▶ 記事抜粋
Mega Shinnosuke 撮影=福家信哉

作曲、作詞、編曲、アートワーク、映像制作をセルフプロデュースするマルチアーティスト・Mega Shinnosukeが、9月18日に4thアルバム『君にモテたいっ!!』をリリースした。chelmicoをフィーチャリングした「あの子とダンス(feat.chelmico)」や、崎山蒼志とのコラボ曲「海をみにいこう(with崎山蒼志)」をはじめ、全8曲が収録された1枚。先行シングルとして6月18日に配信リリースされた「愛とU」は、リリース後約2ヶ月でTikTok総再生回数が1億回を超え、「愛とU(Sped Up Ver.)」は『Bilboard Japan TikTok Weekly Top 20』に6週連続で首位を獲得、大バズりを引き起こしている。現在『Mega Shinnosuke ONEMAN TOUR “君にモテたいっ!!”』も開催中。今回はそんなMegaに、『君にモテたいっ!!』の制作話や「愛とU」のヒットが何をもたらしたのかを語ってもらった。


●海外でのクラブ体験が、J-POPへの意識を変えた

Mega Shinnosuke

ーー今回も自信作だと思いますが。

そうです!

ーー『君にモテたいっ!!』は全曲ラブソングですが、今のモードがラブソングだったんですか?

「聴きやすいポップスにしよう」と決めてはいたけど、聴きやすいポップスでラブソング以外を作るのは、僕は結構難しくて。そうなるとラブソングばかりになってきて、じゃあラブソングのアルバムにしようかなと思った感じです。

ーー聴きやすいポップスにしようと思ったキッカケはありましたか?

まず、NYとタイで、現地のクラブに行ったんです。僕はハウスミュージックが好きで行ったんですけど、クラブに来ていたお客さんもめっちゃハウスミュージック好きというか、「イェーイ! 音楽好きで楽しいね!」みたいなパーティーな感じ。それが正直日本にはないなと。日本は半分ぐらいファッションでクラブに来てる人が多い気がして、純粋に音楽が好きで踊りに来てる人ってあまりいない印象に僕は感じていて。

ーーなるほど。

インターネットが普及して、どんな音楽でも聴けるようになってるけど、日本でハウスミュージックはあまり広く聴かれてない。ライフスタイルも全く違うし、やっぱりそのカルチャーが生まれる国民性や地域性は絶対にその土地にあるなと思って。逆にJ-POPが日本でカルチャーとして作られていった理由が外から見てすごくわかったし、胸を張ってJ-POPをやってもいいかなと思ったんです。あと、カラオケスナックによく行くようになったので、歌う曲を作りたいなと思って「聴きやすいポップス」をテーマにしました。

ーーNYとタイには、どのぐらい行かれていたんですか。

NYは8~9日間で、タイは3日間ですね。

ーー毎日クラブに通われていたんですか?

タイでは最終日だけ。日本に住んでるタイ人の友達が帰国するタイミングで一緒に行って、向こうのインディーズバンドの人たちと繋がって、みんなでクラブに行ったんです。そこはタイでも知る人ぞ知るクラブで、たまたまボイラールームとかで回してるフランスのDJが出てるイベントをしていて。本当ハコもDJも良かったし、めっちゃ楽しかったです。

▶ 課題一覧
A) 記事抜粋のうち「ーー聴きやすいポップスにしようと思ったキッカケはありましたか?」で始まり「ーーNYとタイには、どのぐらい行かれていたんですか。」まで続く部分を、「ハウスミュージック」をすべて「テクノ」に置き換えて書き直してください。
B) 記事抜粋で名前が挙がっている楽曲のタイトルを、アルバム名とツアー名を除いてすべて挙げてください。

▶ 資料
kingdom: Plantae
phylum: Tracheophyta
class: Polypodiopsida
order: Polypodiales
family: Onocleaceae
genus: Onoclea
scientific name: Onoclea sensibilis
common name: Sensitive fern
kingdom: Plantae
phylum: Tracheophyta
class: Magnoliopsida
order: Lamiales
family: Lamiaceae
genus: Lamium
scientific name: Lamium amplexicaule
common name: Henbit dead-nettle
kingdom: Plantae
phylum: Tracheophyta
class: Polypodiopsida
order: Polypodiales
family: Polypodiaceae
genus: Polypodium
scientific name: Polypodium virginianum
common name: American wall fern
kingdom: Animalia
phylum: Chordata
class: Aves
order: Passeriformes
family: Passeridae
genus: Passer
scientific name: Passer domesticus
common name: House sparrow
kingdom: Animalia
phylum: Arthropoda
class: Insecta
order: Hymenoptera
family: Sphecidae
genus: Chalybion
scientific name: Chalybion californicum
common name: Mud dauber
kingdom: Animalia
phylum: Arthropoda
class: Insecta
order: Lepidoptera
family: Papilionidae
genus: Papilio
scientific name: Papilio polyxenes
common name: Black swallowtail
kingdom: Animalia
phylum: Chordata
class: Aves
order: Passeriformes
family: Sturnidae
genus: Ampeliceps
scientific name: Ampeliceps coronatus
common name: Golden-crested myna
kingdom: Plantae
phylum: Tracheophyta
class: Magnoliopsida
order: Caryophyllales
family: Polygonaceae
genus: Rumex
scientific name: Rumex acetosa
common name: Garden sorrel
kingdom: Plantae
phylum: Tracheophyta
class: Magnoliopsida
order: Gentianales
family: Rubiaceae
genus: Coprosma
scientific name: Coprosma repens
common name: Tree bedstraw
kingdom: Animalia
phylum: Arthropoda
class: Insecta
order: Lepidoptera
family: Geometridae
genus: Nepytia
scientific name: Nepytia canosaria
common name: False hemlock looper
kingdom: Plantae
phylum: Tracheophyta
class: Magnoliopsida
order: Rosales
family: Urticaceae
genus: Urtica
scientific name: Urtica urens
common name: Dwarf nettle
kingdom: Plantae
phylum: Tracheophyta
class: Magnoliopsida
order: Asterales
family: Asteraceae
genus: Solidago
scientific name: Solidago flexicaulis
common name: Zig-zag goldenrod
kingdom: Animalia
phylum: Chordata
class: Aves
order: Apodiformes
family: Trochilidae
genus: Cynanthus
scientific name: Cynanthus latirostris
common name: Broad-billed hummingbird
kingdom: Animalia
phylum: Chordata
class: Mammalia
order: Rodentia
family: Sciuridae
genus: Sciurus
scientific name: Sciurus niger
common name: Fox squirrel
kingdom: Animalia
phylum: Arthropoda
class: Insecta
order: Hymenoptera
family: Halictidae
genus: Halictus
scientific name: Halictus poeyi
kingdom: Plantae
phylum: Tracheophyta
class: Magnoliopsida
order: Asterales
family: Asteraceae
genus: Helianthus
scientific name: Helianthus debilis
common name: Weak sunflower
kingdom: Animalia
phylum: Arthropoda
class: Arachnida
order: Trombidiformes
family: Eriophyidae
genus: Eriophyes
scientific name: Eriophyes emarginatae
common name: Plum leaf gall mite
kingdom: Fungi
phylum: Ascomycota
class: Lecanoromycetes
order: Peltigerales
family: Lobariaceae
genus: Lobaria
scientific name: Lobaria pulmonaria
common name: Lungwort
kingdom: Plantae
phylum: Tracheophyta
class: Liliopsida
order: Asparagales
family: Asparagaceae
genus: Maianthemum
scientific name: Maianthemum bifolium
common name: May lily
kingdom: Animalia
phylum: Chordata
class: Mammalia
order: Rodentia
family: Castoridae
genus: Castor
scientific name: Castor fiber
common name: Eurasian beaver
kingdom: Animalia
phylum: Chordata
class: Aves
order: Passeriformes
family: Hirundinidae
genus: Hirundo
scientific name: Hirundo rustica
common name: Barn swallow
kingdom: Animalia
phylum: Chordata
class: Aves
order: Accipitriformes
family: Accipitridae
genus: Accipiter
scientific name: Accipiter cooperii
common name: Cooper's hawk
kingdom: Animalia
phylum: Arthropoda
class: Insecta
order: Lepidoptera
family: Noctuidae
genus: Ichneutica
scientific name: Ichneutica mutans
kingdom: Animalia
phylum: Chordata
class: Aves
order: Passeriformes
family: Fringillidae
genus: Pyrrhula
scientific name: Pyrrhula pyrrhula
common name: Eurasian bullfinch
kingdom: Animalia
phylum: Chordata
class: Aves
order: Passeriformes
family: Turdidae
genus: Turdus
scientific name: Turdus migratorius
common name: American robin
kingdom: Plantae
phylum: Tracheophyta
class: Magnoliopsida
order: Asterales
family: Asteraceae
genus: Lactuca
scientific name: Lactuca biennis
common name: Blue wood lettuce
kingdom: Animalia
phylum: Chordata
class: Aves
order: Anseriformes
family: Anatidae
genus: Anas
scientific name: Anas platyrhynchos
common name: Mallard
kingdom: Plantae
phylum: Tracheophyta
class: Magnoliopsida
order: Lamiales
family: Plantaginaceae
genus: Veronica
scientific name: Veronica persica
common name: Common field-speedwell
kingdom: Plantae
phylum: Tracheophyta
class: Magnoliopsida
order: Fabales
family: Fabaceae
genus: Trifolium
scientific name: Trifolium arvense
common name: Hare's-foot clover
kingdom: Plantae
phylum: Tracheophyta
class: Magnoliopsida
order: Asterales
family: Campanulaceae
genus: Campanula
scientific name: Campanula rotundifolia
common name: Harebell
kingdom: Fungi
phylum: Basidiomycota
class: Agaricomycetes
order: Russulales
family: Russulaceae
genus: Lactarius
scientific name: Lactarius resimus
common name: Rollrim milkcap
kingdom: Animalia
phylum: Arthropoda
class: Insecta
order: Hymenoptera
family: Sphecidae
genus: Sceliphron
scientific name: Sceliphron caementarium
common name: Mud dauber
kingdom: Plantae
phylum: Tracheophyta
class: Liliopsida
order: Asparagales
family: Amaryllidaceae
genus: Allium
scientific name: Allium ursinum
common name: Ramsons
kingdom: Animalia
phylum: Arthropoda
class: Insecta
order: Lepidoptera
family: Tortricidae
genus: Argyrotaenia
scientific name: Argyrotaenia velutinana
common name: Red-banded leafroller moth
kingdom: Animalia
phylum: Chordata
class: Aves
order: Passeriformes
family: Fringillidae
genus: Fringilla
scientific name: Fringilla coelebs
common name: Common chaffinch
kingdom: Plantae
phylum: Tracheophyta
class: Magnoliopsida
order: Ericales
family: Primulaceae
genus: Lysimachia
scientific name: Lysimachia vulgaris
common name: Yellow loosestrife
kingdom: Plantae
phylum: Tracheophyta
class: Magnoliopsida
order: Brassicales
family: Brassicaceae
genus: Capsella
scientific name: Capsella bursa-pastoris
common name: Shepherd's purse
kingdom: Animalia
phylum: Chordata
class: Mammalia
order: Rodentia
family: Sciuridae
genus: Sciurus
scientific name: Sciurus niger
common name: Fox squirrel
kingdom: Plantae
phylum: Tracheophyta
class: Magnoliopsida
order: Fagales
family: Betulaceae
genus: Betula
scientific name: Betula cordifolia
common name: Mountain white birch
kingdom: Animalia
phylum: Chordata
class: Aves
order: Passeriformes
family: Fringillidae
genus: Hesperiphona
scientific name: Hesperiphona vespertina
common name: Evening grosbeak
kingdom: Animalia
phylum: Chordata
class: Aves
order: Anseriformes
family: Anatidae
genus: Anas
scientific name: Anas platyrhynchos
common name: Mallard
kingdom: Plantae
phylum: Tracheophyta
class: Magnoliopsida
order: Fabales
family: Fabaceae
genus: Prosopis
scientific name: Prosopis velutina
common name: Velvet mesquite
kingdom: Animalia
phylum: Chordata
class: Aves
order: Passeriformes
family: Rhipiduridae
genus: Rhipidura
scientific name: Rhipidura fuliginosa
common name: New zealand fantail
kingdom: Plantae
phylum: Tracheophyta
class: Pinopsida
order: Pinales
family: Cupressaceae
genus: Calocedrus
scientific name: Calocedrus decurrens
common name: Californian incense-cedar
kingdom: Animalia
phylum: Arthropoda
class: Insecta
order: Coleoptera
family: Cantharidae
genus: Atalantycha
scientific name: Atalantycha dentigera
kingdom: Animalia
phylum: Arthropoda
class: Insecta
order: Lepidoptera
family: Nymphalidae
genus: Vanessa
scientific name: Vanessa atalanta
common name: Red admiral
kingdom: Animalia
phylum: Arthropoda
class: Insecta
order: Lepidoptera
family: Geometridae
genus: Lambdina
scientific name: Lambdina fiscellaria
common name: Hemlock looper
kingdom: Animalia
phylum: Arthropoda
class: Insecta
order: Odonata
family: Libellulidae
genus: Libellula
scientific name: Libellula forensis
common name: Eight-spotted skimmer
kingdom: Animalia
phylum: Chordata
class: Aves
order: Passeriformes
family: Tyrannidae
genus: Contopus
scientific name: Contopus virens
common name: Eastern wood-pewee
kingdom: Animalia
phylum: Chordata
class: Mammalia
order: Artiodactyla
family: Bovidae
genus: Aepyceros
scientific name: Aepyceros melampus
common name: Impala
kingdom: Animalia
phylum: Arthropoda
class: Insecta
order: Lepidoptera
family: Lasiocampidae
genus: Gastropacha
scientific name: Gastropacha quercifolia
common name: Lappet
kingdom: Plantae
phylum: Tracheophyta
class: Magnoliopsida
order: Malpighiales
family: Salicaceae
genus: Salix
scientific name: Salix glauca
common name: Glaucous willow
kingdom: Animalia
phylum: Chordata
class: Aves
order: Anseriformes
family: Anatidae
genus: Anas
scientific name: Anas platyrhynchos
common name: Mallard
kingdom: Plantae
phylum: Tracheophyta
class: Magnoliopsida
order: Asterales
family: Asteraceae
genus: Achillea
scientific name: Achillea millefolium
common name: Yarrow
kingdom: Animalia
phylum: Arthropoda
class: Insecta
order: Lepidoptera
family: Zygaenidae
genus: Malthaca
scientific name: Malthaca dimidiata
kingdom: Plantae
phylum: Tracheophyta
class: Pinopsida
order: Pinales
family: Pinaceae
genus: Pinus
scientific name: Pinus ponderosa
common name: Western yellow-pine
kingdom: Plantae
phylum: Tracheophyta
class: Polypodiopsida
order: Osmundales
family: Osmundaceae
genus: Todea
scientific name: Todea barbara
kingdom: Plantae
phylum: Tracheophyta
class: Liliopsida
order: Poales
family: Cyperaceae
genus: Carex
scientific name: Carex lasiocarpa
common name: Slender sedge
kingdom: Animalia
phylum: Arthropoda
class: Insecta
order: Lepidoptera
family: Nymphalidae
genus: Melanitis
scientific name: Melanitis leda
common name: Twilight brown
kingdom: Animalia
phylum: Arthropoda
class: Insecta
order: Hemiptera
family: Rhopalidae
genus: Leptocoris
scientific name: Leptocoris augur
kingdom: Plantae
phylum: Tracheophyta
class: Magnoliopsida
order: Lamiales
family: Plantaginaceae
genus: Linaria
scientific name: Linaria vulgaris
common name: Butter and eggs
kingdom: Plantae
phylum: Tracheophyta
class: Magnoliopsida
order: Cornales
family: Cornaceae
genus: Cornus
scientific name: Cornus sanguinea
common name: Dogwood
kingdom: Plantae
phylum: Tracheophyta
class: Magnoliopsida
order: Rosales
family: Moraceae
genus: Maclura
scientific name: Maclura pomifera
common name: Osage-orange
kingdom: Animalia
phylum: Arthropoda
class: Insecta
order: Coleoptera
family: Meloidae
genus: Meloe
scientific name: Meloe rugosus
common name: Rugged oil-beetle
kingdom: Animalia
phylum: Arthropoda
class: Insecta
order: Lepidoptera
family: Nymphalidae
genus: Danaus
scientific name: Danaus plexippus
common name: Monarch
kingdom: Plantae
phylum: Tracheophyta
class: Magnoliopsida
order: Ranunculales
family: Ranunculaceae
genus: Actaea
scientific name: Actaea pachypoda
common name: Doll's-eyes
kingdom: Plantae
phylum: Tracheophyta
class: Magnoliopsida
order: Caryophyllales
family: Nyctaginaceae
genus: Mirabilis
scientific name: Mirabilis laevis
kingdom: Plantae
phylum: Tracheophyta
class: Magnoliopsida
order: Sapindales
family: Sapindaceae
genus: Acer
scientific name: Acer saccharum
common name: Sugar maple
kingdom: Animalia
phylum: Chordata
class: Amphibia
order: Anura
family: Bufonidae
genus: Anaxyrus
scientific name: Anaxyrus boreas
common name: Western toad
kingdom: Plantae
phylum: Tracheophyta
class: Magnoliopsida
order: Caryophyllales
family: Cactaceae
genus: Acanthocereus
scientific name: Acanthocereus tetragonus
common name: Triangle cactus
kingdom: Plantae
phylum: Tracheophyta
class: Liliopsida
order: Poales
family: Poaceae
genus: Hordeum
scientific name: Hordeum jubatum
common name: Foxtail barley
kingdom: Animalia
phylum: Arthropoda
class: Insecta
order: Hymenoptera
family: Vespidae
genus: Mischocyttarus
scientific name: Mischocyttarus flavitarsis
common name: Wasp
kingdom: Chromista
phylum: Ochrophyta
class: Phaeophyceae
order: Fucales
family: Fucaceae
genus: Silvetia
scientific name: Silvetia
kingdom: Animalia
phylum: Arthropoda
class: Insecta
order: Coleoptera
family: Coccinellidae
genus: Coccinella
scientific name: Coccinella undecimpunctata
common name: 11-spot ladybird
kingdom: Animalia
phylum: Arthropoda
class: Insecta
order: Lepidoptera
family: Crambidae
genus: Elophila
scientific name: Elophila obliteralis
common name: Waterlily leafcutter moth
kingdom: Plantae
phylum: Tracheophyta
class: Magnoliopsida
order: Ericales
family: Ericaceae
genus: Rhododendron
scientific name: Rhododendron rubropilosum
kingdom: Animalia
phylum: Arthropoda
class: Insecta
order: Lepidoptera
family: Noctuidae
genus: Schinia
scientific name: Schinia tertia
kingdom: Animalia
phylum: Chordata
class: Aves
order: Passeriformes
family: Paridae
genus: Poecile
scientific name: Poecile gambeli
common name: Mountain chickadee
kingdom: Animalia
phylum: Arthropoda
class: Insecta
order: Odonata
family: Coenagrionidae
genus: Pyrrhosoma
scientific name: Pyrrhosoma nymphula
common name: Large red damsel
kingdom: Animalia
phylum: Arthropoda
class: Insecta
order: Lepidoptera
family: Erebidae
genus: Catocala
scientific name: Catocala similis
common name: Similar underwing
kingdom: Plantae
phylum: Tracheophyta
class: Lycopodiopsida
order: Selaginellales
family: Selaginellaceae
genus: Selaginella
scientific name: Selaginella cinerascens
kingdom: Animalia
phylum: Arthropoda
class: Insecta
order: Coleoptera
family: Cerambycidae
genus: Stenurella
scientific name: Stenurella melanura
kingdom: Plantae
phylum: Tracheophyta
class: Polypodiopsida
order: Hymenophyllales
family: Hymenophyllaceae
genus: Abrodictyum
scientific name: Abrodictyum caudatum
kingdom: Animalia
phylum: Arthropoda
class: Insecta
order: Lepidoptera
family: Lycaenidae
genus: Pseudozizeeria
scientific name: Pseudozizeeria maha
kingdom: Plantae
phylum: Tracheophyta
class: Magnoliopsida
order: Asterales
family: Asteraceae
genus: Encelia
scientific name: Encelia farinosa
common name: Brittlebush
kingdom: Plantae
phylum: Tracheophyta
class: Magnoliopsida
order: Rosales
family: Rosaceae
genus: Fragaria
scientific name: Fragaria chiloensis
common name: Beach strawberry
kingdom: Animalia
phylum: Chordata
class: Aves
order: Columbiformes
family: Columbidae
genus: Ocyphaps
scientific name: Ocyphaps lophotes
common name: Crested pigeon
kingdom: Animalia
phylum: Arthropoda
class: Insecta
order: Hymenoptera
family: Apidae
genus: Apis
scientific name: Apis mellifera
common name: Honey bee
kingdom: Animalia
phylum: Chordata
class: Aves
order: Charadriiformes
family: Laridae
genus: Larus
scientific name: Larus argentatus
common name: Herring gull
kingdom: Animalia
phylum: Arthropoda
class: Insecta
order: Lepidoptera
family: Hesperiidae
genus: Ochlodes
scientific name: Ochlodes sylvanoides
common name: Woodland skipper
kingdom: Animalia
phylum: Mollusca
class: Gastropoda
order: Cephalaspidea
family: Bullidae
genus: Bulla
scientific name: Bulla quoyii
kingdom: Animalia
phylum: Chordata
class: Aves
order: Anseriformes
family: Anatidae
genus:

▶ 課題の解答
A)
ーー聴きやすいポップスにしようと思ったキッカケはありましたか?

まず、NYとタイで、現地のクラブに行ったんです。僕はテクノが好きで行ったんですけど、クラブに来ていたお客さんもめっちゃテクノ好きというか、「イェーイ! 音楽好きで楽しいね!」みたいなパーティーな感じ。それが正直日本にはないなと。日本は半分ぐらいファッションでクラブに来てる人が多い気がして、純粋に音楽が好きで踊りに来てる人ってあまりいない印象に僕は感じていて。

ーーなるほど。

インターネットが普及して、どんな音楽でも聴けるようになってるけど、日本でテクノはあまり広く聴かれてない。ライフスタイルも全く違うし、やっぱりそのカルチャーが生まれる国民性や地域性は絶対にその土地にあるなと思って。逆にJ-POPが日本でカルチャーとして作られていった理由が外から見てすごくわかったし、胸を張ってJ-POPをやってもいいかなと思ったんです。あと、カラオケスナックによく行くようになったので、歌う曲を作りたいなと思って「聴きやすいポップス」をテーマにしました。

ーーNYとタイには、どのぐらい行かれていたんですか。

B)
- あの子とダンス(feat.chelmico)
- 海をみにいこう(with崎山蒼志)
- 愛とU
- 愛とU(Sped Up Ver.)